The Foie Gras PB&J ($16), for example, pairs pistachio butter with seasonal fruit jam and a slathering of foie gras. “It’s the introductory level for people who haven’t tried foie gras,” explains executive chef Todd Mark Miller. “Everyone can identify with PB&J.” The same is true of his Kobe Slider ($14)—the little burger that’s gone luxe with premium Kobe beef and toppings such as gruyere, caramelized onions, pickled shallots, and herb aïoli. Barclay Prime’s Cheese-steak layers shaved Kobe hanger steak, lobster, truffles, tallegio cheese, and heirloom tomatoes to justify its $100 tab. Despite its cost, the Philadelphia classic is selling well. “Many guests order the entree as an appetizer to share. What attracts them is the descriptive wording,” says Miller.


Repeat Bookings

Patrons at South Gate Cafe (avg. check $25) in Lake Forest, IL, can now get a side of literature with their meal. On Tuesday nights, English teacher Michael Verdeis, founder of Reading for Life, offers a six-part series on love and literature called “Eating Your Heart Out.”

The evenings begin with a three-course dinner ($38) featuring such entrees as Grilled Chicken Breast and Sesame Seed Crusted Salmon, followed by the program (a $30 donation to the Foundation for Alzheimer’s and Cultural Memory). Verdeis delves into works ranging from Plato’s Symposium to the June Carter and Johnny Cash story.

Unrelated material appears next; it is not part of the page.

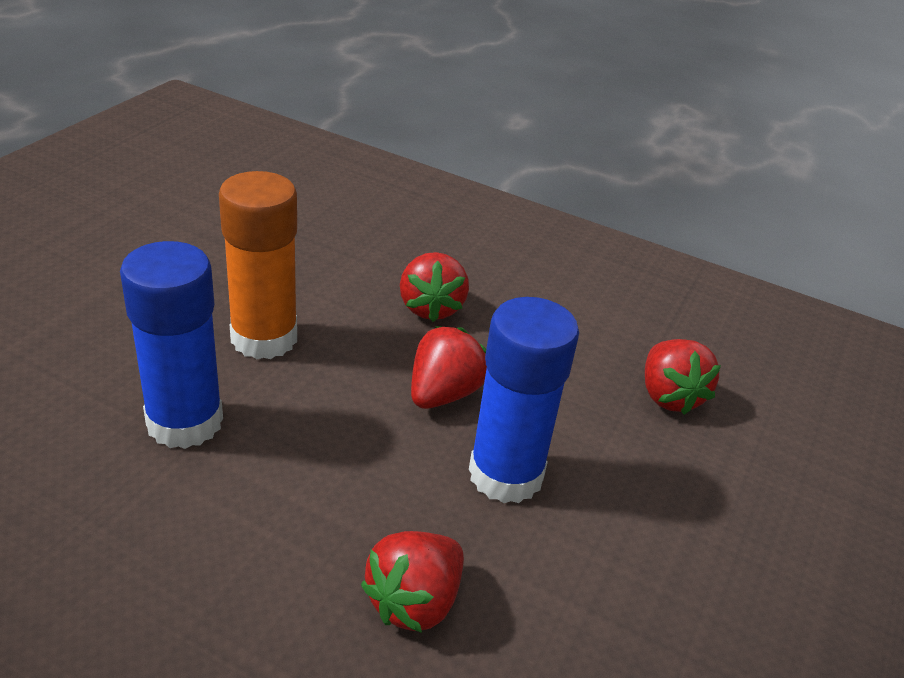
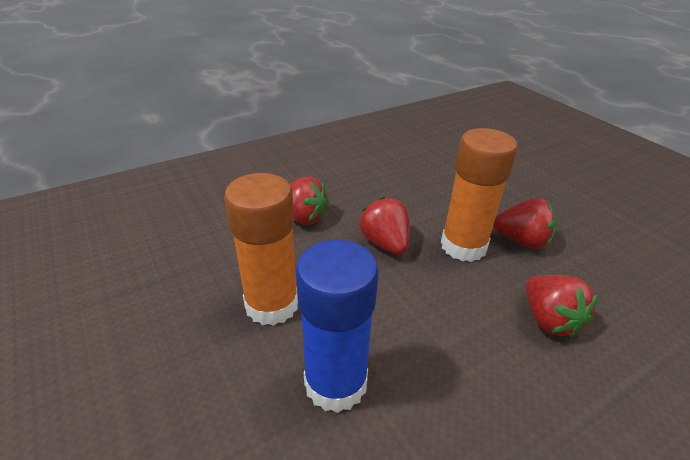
camera: 55 degrees left, 0 degrees up
(505, 474) = (463, 246): blue glue stick -> orange glue stick
(669, 396) = (432, 172): red strawberry -> red strawberry (522, 241)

The first evening boasted a “fabulous” turnout with 40 guests, all of whom came back for the next one, reports Cheryl Smith, director of sales and marketing. Smith estimates that revenue has increased by 5% thanks to the series. Now South Gate is thinking of adding a repeat performance by Verdeis each month.


Rice Rules

A quartet of rices stars at Geechee Girl Rice Cafe (avg. check $20), a neighborhood restaurant in Philadelphia.

The heart of the menu is simply titled “With Rice.” Dishes like Mediterranean Roast Pork ($15), Chinese Five-Spice Roast Chicken (half, $14.50), and Low Country Shrimp ($12.95) are offered with a choice of four different rices: jasmine, brown, wild, and Carolina gold. The latter is an heirloom grain that the restaurant buys via mail-order. Despite an upcharge of 75¢, about a third of Geechee Girl’s guests go for the gold.

Geechee was a name for the West Africans who worked the rice plantations in the Carolinas. “I was looking for a concept that would be neither too broad, nor too narrow,” says owner Valerie Erwin, a Geechee girl “three times removed.” “It’s mostly Southern American dishes,” she adds, “but I’m not boxed in, because there are many other rice-eating cultures.” So dishes like Gumbo with chicken, shrimp, and sausage ($11.25) and Charleston Red Rice with Bacon (small plate, $5.50) share menu space with Asian-accented Crispy Rice Paper Spring Rolls ($5.50).

And for dessert? Rice pudding ($2.50), of course.